On top of that, there is the issue of customer confidentiality. My employment contract included robust customer confidentiality clauses and, as is normal in the industry, most customer contracts also included confidentiality clauses. To meet the proposed code, in my example all of the relevant customers, which might be many hundreds, would need to consent to the disclosure of their details and the employer would need to consent to the breach of the employment contract. That simply would not happen. It would be much easier for the employer to terminate the employment or to employ someone else. Further, it would be difficult, even impossible to say what level of remuneration related to the foreign state entities, even if the employer allowed it.

I confess that I find the wording of paragraphs 57(b) and 64 somewhat confusing. To take my example further, let us say that the Member is paid a fixed salary of £50,000 a year by the employer, and the total annual revenues to the employer from the relevant state-related customers totals many millions out of perhaps many hundreds of millions of the total revenue of the employer. I am not at all clear what should be registered here. Should it be the salary, the revenues by customer for the potentially many hundreds of US high schools, or something in between?

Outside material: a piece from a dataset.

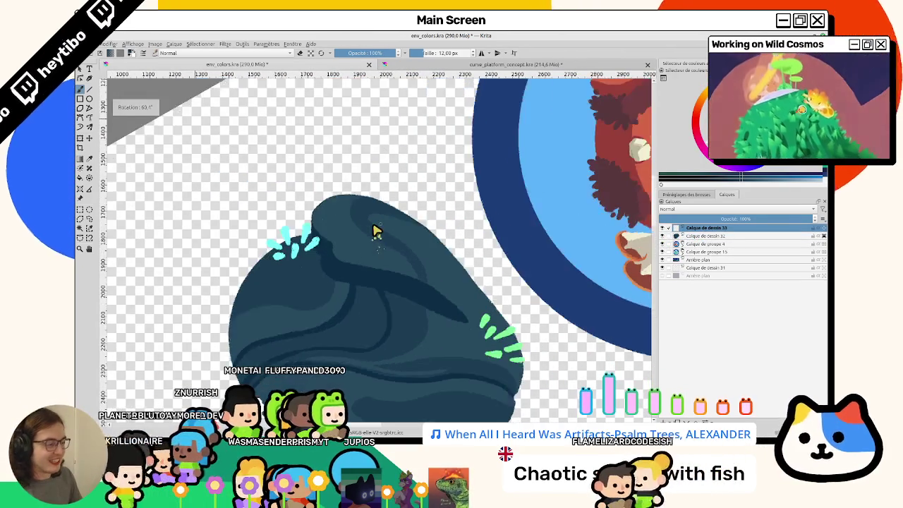
pyautogui.press('5')
pyautogui.scroll(1, 376, 233)
pyautogui.click(83, 209)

The challenge we face is that every situation is different and a one-size-fits-all approach may have the unintended consequence of causing a perfectly reasonable employment to be terminated. In the example that I have given, would it not be sufficiently transparent to register the employment, describe the types of customers and which countries, and disclose the total remuneration received by the Member from the employer? Providing individual details, as the code will require, including trying to apportion revenues of a host of arm’s-length customers, may not be practical or possible and, frankly, may not add much to the transparency anyway.

I said at the start that I support the principle of these proposed changes and I suspect that the practical issues that I have raised will not be common. Therefore, I do not support the amendment in the name of the noble and learned Lord, Lord Garnier. However, I urge the Conduct Committee to keep under review whether the new rules are creating an impediment to perfectly normal and reasonable employment situations, and if necessary to introduce some flexibility to look at particular situations and advise appropriate disclosure on a case-by-case basis that does not necessarily involve naming the underlying individual clients.

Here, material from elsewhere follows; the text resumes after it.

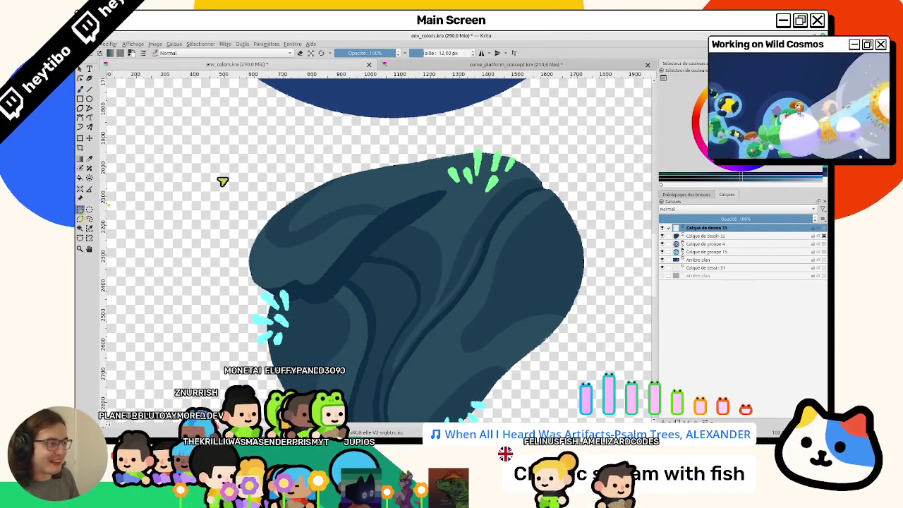
pyautogui.moveTo(400, 123); pyautogui.dragTo(518, 227)
pyautogui.press('t')
pyautogui.moveTo(410, 174); pyautogui.dragTo(410, 162)
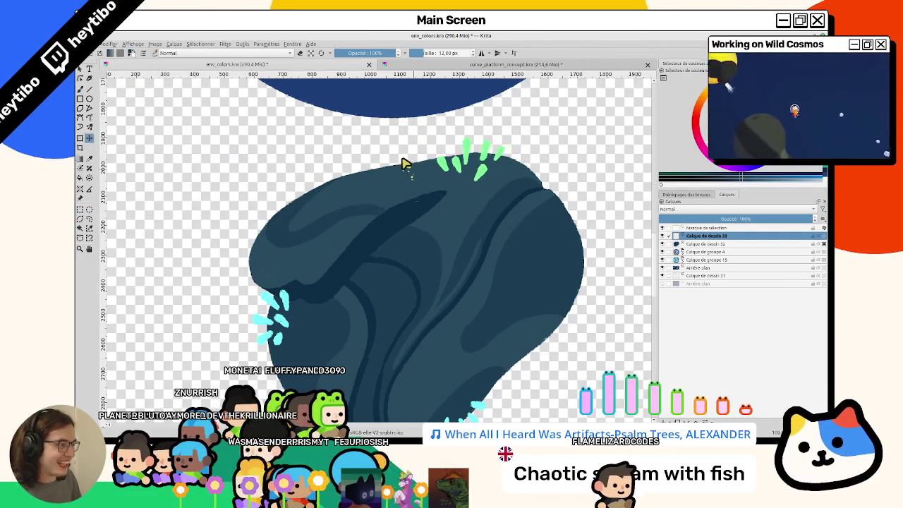
# Select the cyan tuft on the rock's left and rotate it to a new angle
pyautogui.moveTo(405, 169); pyautogui.dragTo(354, 197)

On the other hand, there is one area where the code may need tightening further in respect of foreign state entities—that of employment in a sales or an introduction role. It is not hard to imagine that being a Member of this House might open doors. If, for example, a Member, as an employee or consultant, made or facilitated a sale of a software solution to a foreign state, the Member would not be providing any service to that foreign state customer. The employment or consultancy relationship would have to be registered, but because no service was being personally provided to it the foreign state connection would not have to be disclosed under the proposed rules, even if the Member received a commission from the employer directly related to the sale or introduction. That feels like something that ought to be disclosed.

While I do not agree with everything in the amendment from the noble Lord, Lord Balfe, mainly because we need to recognise that this House is different from the full-time salaried House of Commons, and I will not therefore support the amendment, I agree that these matters must be kept under review to make sure that we are properly transparent about potential conflicts of interest.